* **To do**
The answer must consist of every line in the records that contains the word "Skin".

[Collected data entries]
══════════════════════════════

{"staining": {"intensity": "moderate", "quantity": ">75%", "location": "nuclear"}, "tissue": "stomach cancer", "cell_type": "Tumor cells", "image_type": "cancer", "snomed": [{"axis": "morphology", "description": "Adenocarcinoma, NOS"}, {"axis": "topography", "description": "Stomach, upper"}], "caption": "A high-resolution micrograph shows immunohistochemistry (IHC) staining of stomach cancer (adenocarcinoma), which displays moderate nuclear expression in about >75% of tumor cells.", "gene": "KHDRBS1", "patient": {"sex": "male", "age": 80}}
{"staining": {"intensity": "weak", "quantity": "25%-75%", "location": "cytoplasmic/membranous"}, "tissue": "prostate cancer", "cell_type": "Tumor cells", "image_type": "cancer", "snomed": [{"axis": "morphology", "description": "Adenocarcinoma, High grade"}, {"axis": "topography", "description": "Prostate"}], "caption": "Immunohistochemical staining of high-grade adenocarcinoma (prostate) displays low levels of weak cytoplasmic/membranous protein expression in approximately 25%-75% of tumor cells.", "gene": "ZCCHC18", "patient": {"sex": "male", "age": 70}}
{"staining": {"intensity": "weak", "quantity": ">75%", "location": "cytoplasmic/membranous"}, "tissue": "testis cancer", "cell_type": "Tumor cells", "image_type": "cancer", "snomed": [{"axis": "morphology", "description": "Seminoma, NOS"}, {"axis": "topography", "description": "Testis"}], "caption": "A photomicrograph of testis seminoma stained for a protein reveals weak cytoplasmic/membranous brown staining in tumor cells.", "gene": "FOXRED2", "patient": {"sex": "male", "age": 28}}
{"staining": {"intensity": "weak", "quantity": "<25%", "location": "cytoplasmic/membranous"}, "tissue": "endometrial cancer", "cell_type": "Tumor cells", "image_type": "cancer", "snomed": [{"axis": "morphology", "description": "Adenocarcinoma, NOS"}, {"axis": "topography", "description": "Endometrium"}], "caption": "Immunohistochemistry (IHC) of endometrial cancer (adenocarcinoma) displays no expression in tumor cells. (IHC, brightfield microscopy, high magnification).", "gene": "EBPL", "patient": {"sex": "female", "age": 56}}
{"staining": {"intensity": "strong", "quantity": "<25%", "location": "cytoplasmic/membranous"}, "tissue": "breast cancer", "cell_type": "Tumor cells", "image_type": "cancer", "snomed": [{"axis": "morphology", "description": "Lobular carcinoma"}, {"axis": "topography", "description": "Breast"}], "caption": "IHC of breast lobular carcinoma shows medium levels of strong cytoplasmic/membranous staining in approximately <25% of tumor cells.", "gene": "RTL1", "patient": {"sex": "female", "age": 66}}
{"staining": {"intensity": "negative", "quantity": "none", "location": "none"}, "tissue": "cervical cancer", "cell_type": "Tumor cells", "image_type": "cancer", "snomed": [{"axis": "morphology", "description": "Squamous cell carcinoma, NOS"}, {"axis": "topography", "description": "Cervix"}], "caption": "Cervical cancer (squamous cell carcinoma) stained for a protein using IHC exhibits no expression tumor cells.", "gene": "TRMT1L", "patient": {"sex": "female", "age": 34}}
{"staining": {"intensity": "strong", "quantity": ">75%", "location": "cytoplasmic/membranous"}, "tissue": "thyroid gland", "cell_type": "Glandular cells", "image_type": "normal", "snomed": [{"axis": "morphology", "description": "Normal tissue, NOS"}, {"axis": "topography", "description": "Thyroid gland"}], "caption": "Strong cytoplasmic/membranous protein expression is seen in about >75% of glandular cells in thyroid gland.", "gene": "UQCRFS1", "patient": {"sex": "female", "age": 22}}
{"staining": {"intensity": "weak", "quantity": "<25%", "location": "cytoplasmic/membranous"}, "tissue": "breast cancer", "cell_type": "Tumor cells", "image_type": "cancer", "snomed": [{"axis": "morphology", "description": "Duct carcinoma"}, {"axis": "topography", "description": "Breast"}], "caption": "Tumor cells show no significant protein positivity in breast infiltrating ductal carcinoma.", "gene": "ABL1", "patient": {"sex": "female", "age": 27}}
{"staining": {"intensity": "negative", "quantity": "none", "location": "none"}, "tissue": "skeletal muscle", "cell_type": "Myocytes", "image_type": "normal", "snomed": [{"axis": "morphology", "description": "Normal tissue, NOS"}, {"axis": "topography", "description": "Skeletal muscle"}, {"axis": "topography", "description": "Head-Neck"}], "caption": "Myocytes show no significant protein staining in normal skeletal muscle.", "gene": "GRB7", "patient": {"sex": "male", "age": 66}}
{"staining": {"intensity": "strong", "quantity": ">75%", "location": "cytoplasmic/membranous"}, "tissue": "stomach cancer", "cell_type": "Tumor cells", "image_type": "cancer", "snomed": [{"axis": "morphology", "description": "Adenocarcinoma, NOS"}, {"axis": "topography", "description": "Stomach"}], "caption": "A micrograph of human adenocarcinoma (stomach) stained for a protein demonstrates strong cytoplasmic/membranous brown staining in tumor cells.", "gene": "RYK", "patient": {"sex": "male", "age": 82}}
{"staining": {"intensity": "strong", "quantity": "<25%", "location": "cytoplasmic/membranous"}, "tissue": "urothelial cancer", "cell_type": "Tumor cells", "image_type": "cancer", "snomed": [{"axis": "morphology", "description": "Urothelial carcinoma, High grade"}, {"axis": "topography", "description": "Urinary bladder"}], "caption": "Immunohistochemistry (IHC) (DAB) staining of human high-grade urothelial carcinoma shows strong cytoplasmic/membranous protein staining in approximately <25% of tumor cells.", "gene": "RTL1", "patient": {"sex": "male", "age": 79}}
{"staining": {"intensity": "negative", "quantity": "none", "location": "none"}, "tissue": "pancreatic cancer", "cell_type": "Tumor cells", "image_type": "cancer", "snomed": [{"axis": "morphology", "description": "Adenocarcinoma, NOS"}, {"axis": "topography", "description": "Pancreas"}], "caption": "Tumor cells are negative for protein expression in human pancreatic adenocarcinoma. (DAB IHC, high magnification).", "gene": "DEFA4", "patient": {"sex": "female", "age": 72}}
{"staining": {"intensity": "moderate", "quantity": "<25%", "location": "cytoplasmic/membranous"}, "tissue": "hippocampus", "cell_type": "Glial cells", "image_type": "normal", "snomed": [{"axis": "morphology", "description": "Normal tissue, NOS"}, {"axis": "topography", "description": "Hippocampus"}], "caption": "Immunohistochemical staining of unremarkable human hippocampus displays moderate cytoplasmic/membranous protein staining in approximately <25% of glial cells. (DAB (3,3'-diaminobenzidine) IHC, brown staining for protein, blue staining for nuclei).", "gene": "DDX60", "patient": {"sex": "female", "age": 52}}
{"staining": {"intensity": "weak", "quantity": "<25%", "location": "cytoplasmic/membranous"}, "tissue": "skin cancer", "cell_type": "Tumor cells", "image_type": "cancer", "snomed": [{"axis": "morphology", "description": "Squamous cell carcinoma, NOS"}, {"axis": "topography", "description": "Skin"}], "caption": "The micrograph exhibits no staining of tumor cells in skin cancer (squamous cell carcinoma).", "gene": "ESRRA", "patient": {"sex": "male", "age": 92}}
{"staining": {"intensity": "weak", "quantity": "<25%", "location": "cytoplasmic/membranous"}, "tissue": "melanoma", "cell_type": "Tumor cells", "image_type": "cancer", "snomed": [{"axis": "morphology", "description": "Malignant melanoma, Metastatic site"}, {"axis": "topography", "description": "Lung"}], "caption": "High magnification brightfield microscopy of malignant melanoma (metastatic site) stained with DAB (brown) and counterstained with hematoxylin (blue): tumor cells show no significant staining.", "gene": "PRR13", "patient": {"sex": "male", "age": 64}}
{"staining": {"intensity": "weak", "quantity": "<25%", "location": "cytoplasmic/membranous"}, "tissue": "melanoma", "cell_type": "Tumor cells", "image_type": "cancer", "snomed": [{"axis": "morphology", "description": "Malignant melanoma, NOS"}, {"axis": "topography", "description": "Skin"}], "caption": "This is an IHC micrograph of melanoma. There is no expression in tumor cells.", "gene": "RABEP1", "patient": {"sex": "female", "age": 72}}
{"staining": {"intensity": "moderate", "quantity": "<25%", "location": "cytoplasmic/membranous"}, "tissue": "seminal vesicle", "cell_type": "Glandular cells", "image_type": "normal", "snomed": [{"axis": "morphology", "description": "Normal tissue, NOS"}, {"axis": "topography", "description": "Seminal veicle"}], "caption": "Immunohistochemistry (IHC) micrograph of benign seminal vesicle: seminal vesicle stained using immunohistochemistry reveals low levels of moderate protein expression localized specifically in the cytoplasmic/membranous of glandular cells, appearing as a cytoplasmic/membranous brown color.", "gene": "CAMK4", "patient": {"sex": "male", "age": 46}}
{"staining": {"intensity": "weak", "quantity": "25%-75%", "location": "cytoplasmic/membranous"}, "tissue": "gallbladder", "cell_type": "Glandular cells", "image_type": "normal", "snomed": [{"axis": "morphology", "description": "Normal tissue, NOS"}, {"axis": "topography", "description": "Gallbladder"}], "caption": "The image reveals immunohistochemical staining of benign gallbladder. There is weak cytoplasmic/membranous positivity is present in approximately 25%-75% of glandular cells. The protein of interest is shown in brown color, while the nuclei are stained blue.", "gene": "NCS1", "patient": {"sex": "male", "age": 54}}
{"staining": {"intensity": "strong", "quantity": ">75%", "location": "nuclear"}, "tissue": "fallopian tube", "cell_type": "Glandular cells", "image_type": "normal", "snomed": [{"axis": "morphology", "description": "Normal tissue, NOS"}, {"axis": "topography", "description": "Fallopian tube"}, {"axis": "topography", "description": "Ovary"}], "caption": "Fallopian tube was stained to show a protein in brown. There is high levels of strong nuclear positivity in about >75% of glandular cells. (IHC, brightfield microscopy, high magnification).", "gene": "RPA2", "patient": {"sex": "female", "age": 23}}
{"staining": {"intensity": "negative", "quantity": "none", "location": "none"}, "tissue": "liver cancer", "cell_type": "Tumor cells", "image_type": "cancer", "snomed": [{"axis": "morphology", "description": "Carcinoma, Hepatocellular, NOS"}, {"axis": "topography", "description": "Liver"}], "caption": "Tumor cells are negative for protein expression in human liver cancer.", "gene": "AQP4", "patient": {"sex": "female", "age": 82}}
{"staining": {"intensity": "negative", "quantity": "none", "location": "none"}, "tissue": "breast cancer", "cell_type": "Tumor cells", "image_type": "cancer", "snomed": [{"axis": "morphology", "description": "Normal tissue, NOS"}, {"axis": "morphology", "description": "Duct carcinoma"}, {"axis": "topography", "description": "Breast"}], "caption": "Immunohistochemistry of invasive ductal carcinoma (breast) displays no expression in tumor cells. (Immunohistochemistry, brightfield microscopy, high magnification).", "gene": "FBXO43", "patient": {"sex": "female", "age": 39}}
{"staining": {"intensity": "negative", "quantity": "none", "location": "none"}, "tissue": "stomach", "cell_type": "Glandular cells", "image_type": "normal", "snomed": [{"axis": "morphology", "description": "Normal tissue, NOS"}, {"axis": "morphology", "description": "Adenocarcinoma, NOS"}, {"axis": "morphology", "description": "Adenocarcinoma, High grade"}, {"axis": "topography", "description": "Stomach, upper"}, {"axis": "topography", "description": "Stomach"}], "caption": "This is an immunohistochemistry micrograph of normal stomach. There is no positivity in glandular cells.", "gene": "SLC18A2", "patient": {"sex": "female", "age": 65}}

══════════════════════════════

* **Response to this task**
{"staining": {"intensity": "weak", "quantity": "<25%", "location": "cytoplasmic/membranous"}, "tissue": "skin cancer", "cell_type": "Tumor cells", "image_type": "cancer", "snomed": [{"axis": "morphology", "description": "Squamous cell carcinoma, NOS"}, {"axis": "topography", "description": "Skin"}], "caption": "The micrograph exhibits no staining of tumor cells in skin cancer (squamous cell carcinoma).", "gene": "ESRRA", "patient": {"sex": "male", "age": 92}}
{"staining": {"intensity": "weak", "quantity": "<25%", "location": "cytoplasmic/membranous"}, "tissue": "melanoma", "cell_type": "Tumor cells", "image_type": "cancer", "snomed": [{"axis": "morphology", "description": "Malignant melanoma, NOS"}, {"axis": "topography", "description": "Skin"}], "caption": "This is an IHC micrograph of melanoma. There is no expression in tumor cells.", "gene": "RABEP1", "patient": {"sex": "female", "age": 72}}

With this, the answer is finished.